The Federal Communications Commission (FCC) is auctioning off a new round of mid-band spectrum for 5G.
Mid-band spectrum is the most coveted type of spectrum for 5G. Low-band — below 1 GHz — offers coverage on par with 4G LTE, but provides only marginally better speeds. High-band mmWave — over 6 GHz — offers speeds measured in gigabits, but has extremely limited range. Repeaters and base stations must be placed every couple of hundred meters to maintain coverage.
Mid-band, in contrast, offers speeds in excess of 1 Gbps, and provides far better coverage than mmWave. T-Mobile gained a wealth of mid-band spectrum when it purchased Sprint. Verizon and AT&T spent over $68 million at the last mid-band spectrum auction, while T-Mobile only spent $9 billion to round out its existing spectrum.
The FCC is now auctioning off a new round, specifically 100 MHz of the 3.45 GHz band. Starting Tuesday, October 5, the auction has a reserve price of $14,775,354,330 that must be met. There’s almost no chance the reserve price won’t be met, as Fierce Wireless says the final price is estimated to be $31 billion, with a reasonable chance of reaching $40 billion. Verizon and AT&T are both seen as the most likely big spenders, as both companies still have a ways to go before they catch up to T-Mobile’s spectrum holdings.
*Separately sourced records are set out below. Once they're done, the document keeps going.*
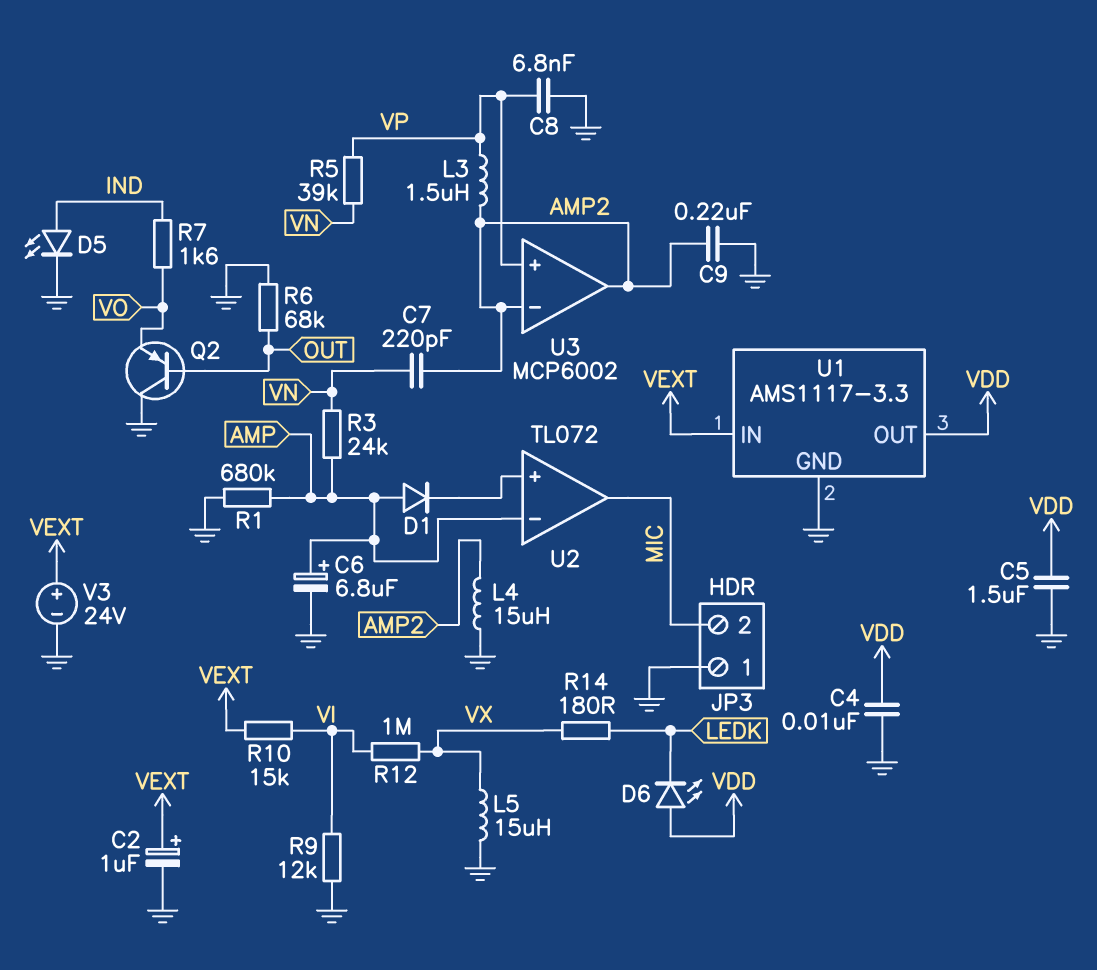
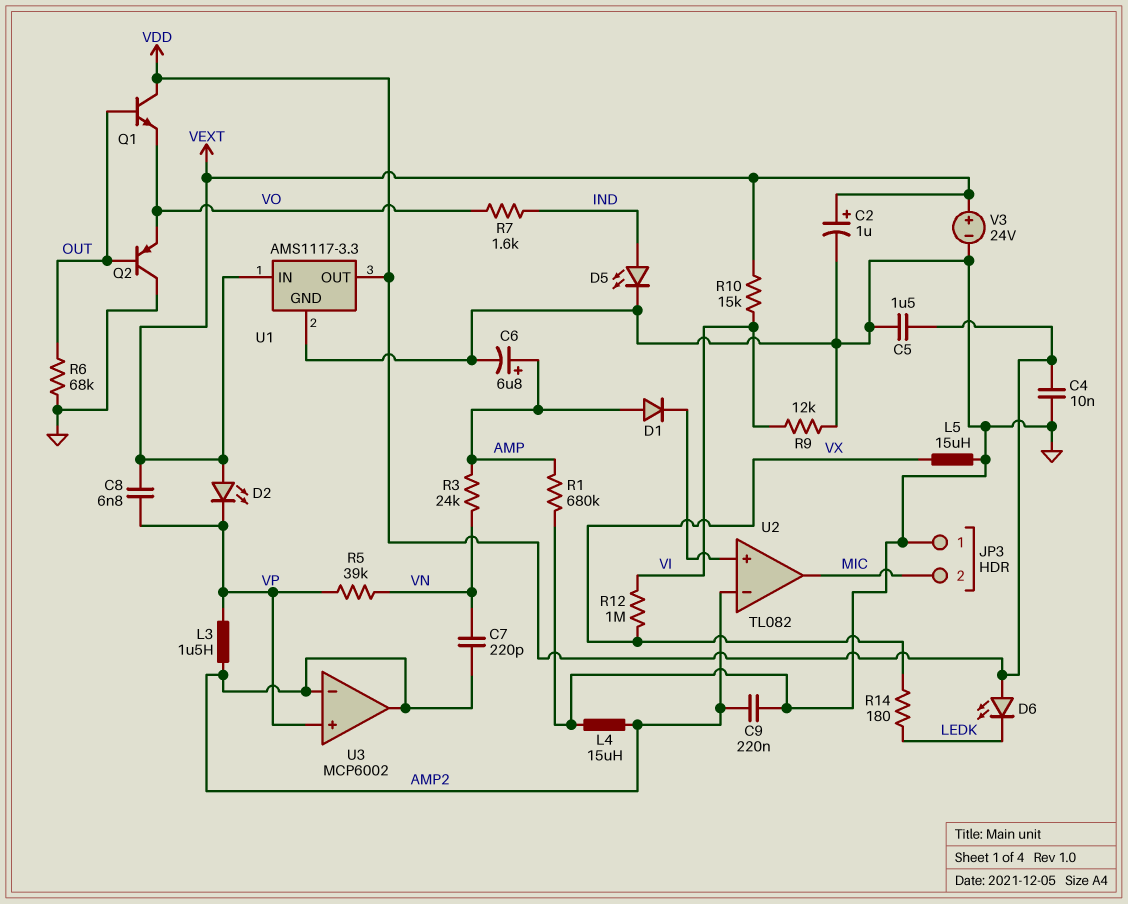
C8: 6.8nF (GND, VP) -> 6.8nF (VEXT, VP)
D2: none -> LED (A VEXT, K VP)
Q1: none -> NPN (B OUT, C VDD, E VO)
U2: TL072 -> TL082
U2 pin in-: AMP -> AMP2

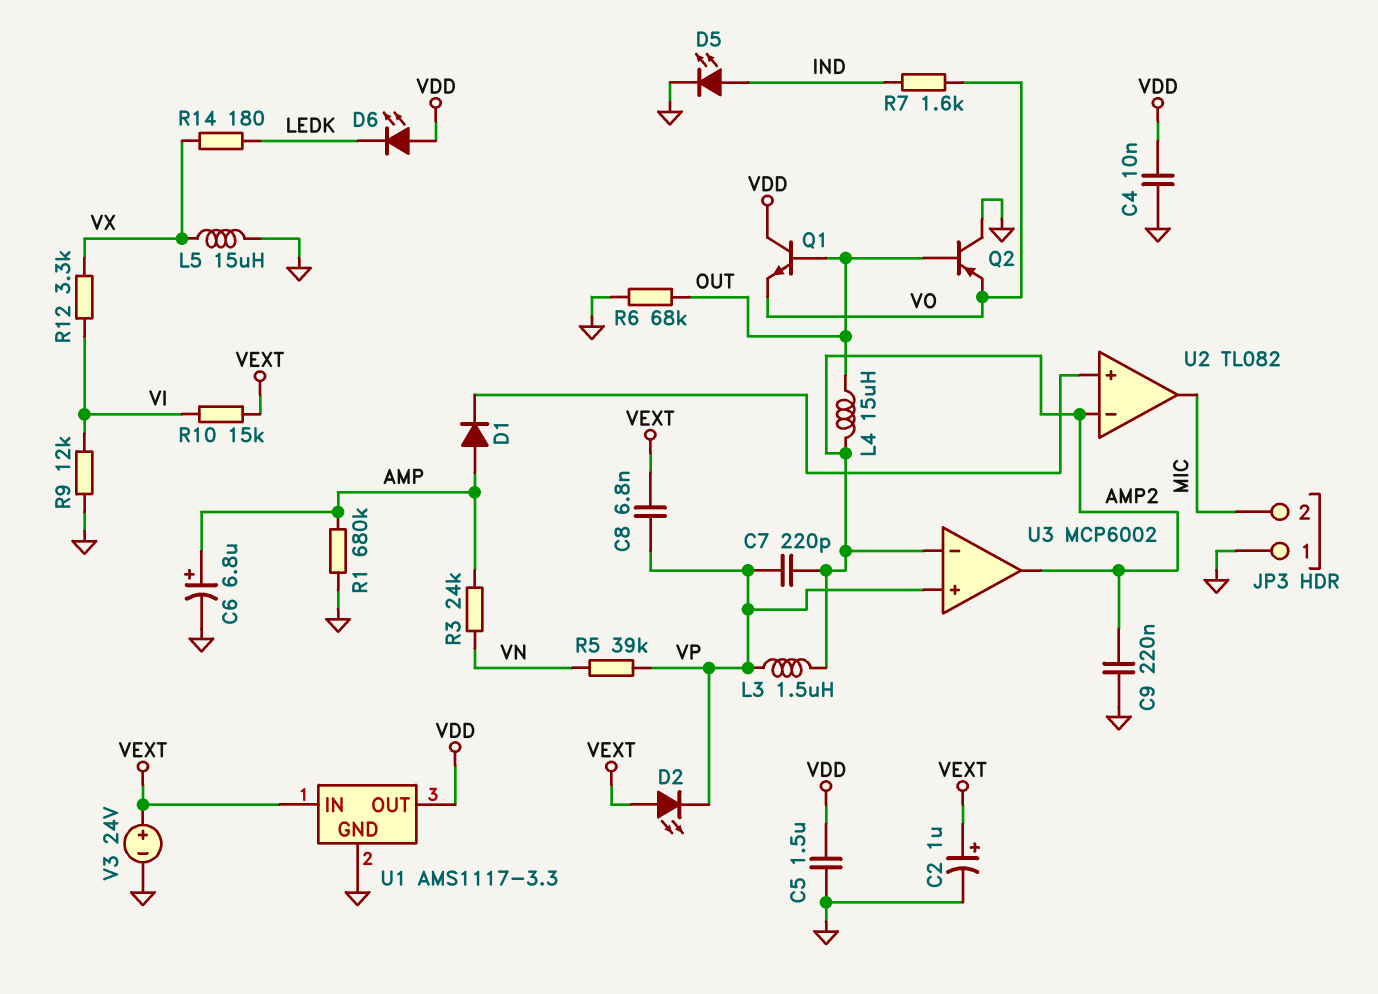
C7: 220pF (AMP2, VN) -> 220pF (AMP2, VP)
L4: 15uH (AMP2, GND) -> 15uH (AMP2, OUT)
R12: 1M (VI, VX) -> 3.3k (VI, VX)

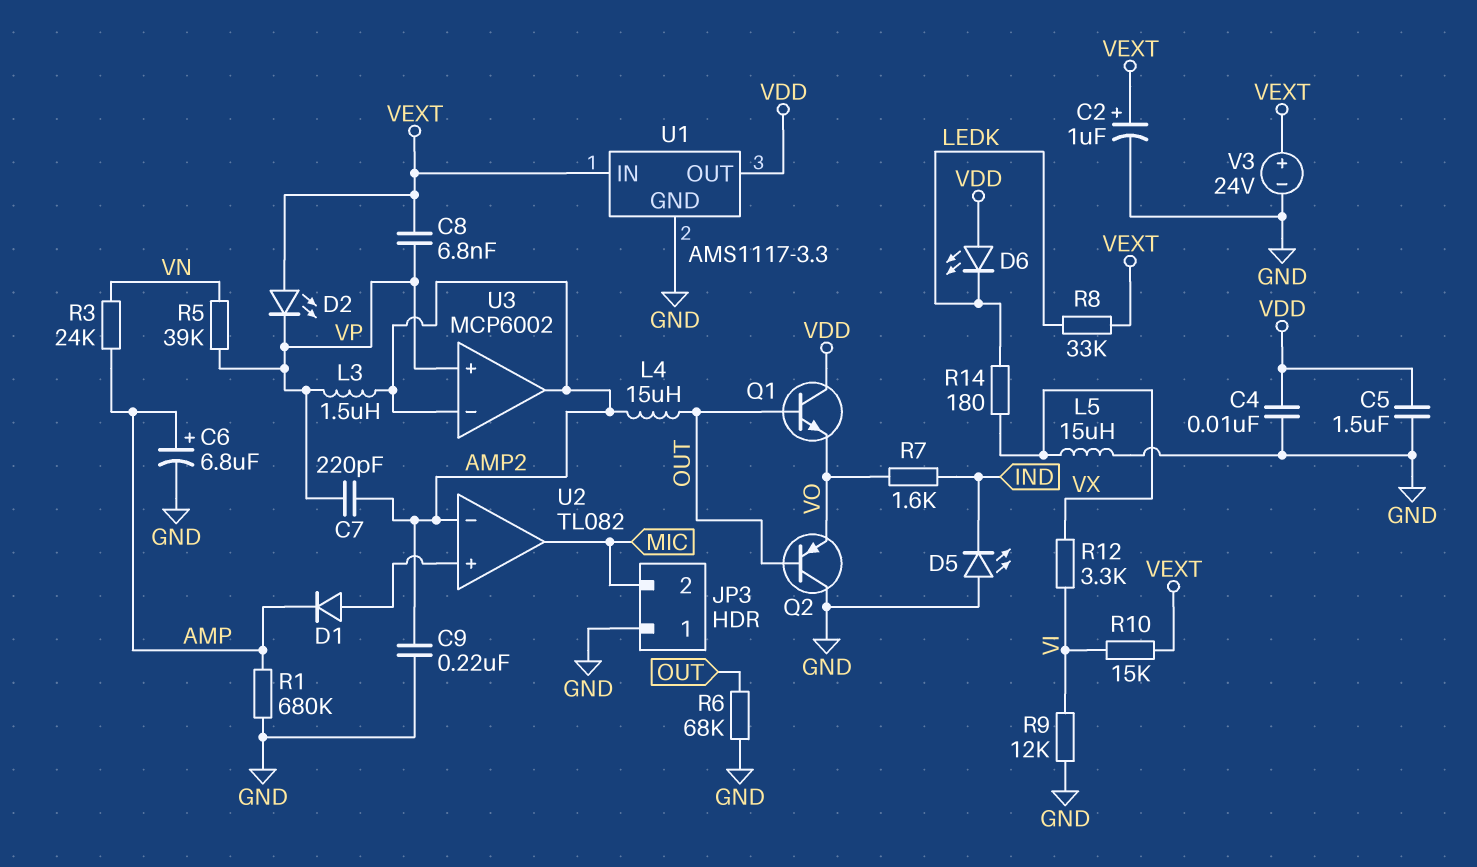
D1: diode (A AMP, K U2/in+) -> diode (A U2/in+, K AMP)
D5: LED (A IND, K GND) -> LED (A GND, K IND)
R8: none -> 33k (LEDK, VEXT)

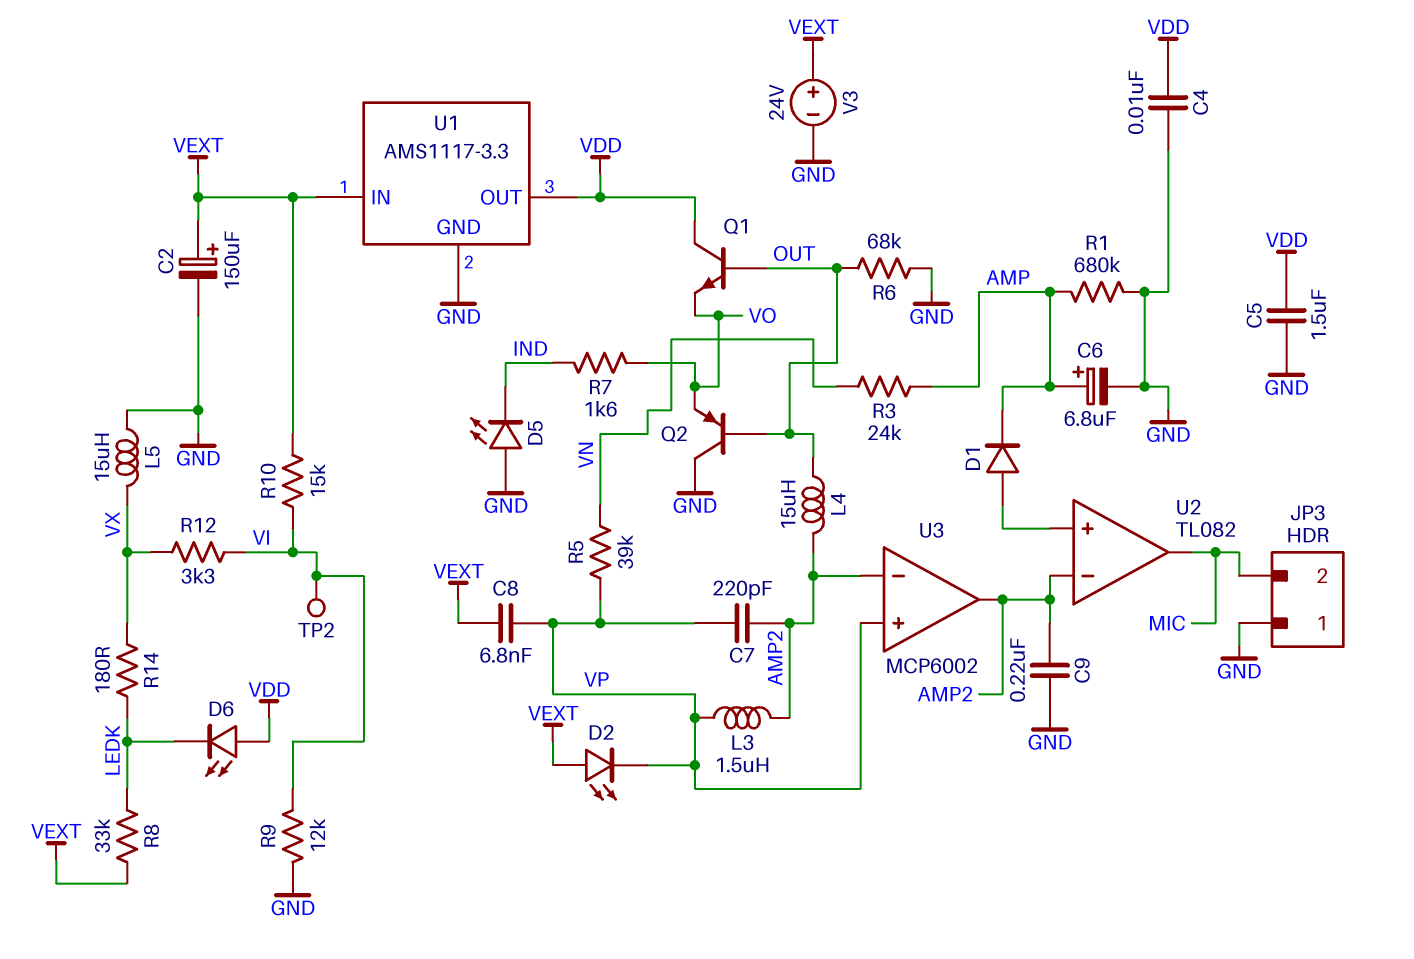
C2: 1uF (plus VEXT, minus GND) -> 150uF (plus VEXT, minus GND)
TP2: none -> test point (VI)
“We are moving with record speed and collaboration to free up more mid-band spectrum for 5G,” said FCC Acting Chairwoman Jessica Rosenworcel. “These airwaves are a critical part of unlocking the 5G promise everywhere in the country. I want to thank the FCC staff who have worked so hard to start this auction this year. And I want to thank our partners at NTIA and the Department of Defense for working with us to free up this spectrum for 5G.”